課題の詳細: 『理由』の書評のうち、「ストーリーは、「高級マンショ」から「捨てることになるからである。」までを一字一句違えずに書き写してください。

理由
さすが直木賞受賞作である。宮部流の情報収集力は、いつもながらと感心するが、本作品はそれに加えて複雑な人間関係を見事に収束している。それはいくつかの河の流れが、次々と本流に引き込まれ、ついには大海の渦潮に吸い込まれるが如くであった。
ストーリーは、「高級マンション家族全員殺戮事件」の犯人らしき人物が発見されるところから始まる。そして殺害された人々や、犯人及びその周辺の人々の家族関係を克明に描いてゆく。
また文体のほうも、事件の全貌を知っている記者が、事件の細部にわたってまとめたレポートを、再度一つ一つ丁寧に検証してゆく・・・というようなスタイルをとっている。従って、ところどころで、インタビュー形式の会話が織り込まれるというような、新趣向に最初は多少戸惑ったが、慣れるとなかなか面白い手法だと思った。
さてここまでの紹介文を読めば、誰でもこの作品が社会派ミステリー小説であることは、すぐに察視がつくだろう。ただし「犯人探し」や、「犯行の動機」については、途中でほぼ見当がつくので、ラストでの種明かしには、さほど驚かない人が多いかもしれない。
ところがこの作品は単なるミステリーではなく、マンション殺人事件を源流として、そこに関わるいろいろな家族の心情を描き、「家族とは一体何だろう」という命題について、強烈なメッセージを送っているのである。
また家族の中でも、殊に「親子」の関係について深くメスを入れている。親がいるから自分もいるのだが、私も青春時代に「生まれたくて、生まれた訳ではない、何故生んだんだ!」などと馬鹿なことを言って母を悲しませたことがあった。
小さなときは父母の存在が全てであるが、ある程度一人立ち出来るようになると、口うるさい親が段々疎ましくなってくるのは、世の習いなのだろうか。だからと言って一人で暮らすのは、淋しいし不経済である。ましてや最近の子供達は、一人一部屋を与えられ、TVやケータイなどの小道具も所持し、ある程度の自由を既に手に入れてしまっている。
また親のほうの立場からしても、自分自身の自由だけのために、家族を捨てて家を出るわけにはゆかない。それは会社を捨て、社会から非難され、友人や財産も捨てることになるからである。
従ってこの物語に登場する数人については、かなり追い詰められた事情があったことになる。その中には、生まれながらに不幸な運命を背負った者もいるが、ちょっとした考え違いから、いきなり不幸のどん底に突き落とされた者もいる。

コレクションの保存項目
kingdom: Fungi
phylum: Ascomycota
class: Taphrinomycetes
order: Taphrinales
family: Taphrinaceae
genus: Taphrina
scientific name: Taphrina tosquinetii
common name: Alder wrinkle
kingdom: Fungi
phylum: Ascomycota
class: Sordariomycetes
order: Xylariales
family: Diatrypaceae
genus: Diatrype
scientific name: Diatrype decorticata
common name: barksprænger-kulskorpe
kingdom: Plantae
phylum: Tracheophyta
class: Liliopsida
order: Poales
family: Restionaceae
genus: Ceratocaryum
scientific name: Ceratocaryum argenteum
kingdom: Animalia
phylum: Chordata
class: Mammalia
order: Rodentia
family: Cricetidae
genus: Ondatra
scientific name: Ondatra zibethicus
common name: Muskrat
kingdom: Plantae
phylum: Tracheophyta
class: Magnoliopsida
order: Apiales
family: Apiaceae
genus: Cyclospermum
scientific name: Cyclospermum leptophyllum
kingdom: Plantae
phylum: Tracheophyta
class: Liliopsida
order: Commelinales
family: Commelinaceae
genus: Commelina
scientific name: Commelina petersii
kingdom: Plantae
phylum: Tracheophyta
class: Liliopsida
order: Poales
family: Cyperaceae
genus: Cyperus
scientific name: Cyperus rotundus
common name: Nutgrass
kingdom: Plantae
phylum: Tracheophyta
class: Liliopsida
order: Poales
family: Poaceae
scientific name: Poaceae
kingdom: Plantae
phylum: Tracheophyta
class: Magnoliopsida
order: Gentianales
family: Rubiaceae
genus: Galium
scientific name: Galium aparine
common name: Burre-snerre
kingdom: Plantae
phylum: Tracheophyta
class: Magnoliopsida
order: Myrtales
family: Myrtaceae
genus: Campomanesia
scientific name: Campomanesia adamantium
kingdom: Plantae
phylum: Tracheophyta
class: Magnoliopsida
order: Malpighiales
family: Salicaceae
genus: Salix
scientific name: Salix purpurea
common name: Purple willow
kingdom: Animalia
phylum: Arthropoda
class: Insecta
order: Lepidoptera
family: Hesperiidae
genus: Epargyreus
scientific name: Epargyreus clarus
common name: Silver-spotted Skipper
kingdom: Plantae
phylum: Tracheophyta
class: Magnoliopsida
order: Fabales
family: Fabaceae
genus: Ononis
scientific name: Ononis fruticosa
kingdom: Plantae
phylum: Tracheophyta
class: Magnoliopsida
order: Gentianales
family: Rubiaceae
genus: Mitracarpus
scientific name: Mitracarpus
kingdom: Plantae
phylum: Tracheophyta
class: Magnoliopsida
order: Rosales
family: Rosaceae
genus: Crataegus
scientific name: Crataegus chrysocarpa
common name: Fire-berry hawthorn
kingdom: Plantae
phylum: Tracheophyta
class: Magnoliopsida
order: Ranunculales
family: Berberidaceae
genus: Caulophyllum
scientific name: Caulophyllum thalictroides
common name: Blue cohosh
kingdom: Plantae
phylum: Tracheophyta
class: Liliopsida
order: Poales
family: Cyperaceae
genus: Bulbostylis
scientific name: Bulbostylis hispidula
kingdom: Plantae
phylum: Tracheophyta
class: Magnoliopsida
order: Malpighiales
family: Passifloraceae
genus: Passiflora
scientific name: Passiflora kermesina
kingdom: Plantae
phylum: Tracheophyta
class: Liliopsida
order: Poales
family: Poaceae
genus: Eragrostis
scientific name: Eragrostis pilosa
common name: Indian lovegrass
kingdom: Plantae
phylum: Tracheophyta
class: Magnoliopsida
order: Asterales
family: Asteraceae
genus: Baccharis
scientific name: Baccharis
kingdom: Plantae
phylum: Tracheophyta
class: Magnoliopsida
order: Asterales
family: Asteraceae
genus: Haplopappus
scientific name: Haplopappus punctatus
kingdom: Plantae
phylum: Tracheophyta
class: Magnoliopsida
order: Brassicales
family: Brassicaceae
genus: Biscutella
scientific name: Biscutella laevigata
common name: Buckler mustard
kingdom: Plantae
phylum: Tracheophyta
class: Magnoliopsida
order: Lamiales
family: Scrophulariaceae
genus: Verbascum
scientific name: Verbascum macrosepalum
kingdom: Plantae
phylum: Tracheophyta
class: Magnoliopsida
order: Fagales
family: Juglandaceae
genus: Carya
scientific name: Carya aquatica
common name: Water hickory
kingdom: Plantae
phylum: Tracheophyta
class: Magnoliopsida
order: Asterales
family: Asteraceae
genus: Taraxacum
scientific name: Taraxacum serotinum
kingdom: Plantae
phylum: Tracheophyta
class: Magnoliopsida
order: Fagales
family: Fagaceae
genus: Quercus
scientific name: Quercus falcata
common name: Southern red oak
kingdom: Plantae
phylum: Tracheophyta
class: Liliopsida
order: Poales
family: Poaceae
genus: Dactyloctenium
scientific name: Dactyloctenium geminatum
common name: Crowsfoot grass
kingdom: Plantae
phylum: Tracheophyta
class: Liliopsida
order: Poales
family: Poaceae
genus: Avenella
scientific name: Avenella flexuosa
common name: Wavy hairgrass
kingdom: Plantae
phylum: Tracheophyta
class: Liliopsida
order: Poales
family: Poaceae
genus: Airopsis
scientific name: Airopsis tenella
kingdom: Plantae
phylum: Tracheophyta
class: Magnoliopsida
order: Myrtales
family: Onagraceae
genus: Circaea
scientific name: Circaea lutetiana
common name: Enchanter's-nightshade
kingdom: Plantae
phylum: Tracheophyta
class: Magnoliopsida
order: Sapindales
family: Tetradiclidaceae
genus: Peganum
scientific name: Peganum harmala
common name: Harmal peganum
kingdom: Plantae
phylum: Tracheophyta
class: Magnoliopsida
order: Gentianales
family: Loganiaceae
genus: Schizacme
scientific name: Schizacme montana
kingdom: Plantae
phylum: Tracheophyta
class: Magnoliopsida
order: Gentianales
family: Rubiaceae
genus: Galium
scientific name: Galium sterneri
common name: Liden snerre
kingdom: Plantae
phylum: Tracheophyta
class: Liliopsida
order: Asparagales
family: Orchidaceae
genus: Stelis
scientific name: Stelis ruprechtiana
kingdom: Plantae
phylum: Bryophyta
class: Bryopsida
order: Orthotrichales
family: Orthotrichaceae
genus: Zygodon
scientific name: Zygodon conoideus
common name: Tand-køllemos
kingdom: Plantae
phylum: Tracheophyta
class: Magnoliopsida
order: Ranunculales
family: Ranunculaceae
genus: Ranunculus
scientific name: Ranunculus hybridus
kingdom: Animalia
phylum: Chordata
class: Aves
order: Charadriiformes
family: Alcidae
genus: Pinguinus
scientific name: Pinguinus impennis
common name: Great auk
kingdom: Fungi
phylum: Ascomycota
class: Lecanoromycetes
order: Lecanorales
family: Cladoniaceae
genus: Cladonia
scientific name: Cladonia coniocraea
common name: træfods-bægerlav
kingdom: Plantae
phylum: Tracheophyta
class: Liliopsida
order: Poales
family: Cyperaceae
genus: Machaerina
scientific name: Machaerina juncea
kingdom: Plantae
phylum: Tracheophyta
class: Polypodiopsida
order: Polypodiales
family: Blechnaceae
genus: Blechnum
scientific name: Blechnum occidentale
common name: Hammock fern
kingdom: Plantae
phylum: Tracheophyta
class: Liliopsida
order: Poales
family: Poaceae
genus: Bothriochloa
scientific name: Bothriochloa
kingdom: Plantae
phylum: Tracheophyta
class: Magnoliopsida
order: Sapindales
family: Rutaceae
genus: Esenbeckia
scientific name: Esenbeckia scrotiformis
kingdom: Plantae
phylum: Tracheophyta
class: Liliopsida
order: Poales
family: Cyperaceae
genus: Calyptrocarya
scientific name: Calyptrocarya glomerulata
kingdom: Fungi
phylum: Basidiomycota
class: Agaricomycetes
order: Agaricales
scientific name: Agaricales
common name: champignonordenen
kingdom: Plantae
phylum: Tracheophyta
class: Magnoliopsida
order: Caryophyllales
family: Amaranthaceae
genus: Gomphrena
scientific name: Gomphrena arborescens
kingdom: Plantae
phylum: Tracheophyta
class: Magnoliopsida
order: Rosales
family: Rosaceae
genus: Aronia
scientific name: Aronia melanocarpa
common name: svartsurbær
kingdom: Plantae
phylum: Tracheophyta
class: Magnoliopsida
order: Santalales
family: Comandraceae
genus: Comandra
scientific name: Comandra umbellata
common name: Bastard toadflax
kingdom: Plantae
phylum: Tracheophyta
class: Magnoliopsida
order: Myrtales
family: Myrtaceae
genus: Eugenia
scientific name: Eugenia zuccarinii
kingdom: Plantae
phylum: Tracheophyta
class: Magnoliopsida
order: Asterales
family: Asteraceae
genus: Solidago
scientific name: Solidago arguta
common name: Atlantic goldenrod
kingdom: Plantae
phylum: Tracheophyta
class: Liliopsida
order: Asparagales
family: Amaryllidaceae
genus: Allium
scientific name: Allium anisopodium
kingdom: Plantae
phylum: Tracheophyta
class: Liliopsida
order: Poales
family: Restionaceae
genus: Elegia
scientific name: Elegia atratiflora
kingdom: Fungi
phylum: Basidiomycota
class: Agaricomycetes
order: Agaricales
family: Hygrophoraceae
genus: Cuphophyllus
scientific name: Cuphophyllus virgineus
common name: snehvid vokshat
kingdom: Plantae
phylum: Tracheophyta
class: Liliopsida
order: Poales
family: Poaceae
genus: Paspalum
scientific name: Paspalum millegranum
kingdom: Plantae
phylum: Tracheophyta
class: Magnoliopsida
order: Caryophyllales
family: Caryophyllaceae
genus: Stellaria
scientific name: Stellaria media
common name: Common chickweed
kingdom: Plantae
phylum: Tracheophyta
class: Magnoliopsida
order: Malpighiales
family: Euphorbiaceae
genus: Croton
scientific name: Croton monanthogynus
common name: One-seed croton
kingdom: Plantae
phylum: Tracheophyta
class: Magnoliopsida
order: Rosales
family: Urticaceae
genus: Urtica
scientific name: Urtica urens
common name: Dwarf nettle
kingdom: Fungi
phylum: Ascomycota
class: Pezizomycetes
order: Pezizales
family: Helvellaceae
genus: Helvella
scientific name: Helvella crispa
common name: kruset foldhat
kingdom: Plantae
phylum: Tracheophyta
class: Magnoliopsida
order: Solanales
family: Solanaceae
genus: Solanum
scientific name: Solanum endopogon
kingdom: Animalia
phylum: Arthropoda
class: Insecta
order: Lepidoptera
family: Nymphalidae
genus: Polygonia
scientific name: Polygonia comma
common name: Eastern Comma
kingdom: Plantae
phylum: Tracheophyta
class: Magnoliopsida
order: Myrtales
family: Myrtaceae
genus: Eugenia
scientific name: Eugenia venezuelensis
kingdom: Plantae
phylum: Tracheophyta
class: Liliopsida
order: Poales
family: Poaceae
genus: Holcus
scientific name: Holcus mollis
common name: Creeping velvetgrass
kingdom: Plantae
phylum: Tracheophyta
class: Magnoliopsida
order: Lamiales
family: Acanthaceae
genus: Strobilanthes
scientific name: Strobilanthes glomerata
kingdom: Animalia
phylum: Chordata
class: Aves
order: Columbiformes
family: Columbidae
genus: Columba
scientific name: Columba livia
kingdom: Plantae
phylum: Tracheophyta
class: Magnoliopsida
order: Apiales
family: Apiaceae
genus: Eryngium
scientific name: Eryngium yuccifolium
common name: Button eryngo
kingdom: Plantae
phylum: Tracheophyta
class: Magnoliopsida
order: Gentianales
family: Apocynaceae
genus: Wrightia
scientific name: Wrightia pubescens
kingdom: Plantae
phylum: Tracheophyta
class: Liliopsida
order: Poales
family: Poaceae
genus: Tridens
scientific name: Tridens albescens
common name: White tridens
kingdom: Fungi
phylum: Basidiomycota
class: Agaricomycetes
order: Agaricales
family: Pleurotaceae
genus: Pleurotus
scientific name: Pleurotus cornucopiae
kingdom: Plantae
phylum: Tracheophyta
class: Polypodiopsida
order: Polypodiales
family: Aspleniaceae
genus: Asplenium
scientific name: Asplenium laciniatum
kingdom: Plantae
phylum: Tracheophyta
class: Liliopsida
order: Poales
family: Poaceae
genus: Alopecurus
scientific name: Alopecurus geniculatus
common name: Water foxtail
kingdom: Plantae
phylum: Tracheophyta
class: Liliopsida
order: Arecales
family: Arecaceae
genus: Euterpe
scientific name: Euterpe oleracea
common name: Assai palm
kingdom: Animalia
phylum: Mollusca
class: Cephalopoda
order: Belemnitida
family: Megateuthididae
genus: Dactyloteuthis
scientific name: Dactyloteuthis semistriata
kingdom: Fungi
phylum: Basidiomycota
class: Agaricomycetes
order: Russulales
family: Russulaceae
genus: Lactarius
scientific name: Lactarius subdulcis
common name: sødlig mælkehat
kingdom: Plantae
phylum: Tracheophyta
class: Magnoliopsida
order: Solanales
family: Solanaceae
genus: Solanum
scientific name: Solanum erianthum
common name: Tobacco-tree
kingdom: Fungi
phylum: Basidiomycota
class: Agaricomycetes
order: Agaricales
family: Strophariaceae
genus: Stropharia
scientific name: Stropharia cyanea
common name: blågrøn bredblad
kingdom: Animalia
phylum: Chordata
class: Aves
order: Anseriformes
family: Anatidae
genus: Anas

模範解答:
ストーリーは、「高級マンション家族全員殺戮事件」の犯人らしき人物が発見されるところから始まる。そして殺害された人々や、犯人及びその周辺の人々の家族関係を克明に描いてゆく。
また文体のほうも、事件の全貌を知っている記者が、事件の細部にわたってまとめたレポートを、再度一つ一つ丁寧に検証してゆく・・・というようなスタイルをとっている。従って、ところどころで、インタビュー形式の会話が織り込まれるというような、新趣向に最初は多少戸惑ったが、慣れるとなかなか面白い手法だと思った。
さてここまでの紹介文を読めば、誰でもこの作品が社会派ミステリー小説であることは、すぐに察視がつくだろう。ただし「犯人探し」や、「犯行の動機」については、途中でほぼ見当がつくので、ラストでの種明かしには、さほど驚かない人が多いかもしれない。
ところがこの作品は単なるミステリーではなく、マンション殺人事件を源流として、そこに関わるいろいろな家族の心情を描き、「家族とは一体何だろう」という命題について、強烈なメッセージを送っているのである。
また家族の中でも、殊に「親子」の関係について深くメスを入れている。親がいるから自分もいるのだが、私も青春時代に「生まれたくて、生まれた訳ではない、何故生んだんだ!」などと馬鹿なことを言って母を悲しませたことがあった。
小さなときは父母の存在が全てであるが、ある程度一人立ち出来るようになると、口うるさい親が段々疎ましくなってくるのは、世の習いなのだろうか。だからと言って一人で暮らすのは、淋しいし不経済である。ましてや最近の子供達は、一人一部屋を与えられ、TVやケータイなどの小道具も所持し、ある程度の自由を既に手に入れてしまっている。
また親のほうの立場からしても、自分自身の自由だけのために、家族を捨てて家を出るわけにはゆかない。それは会社を捨て、社会から非難され、友人や財産も捨てることになるからである。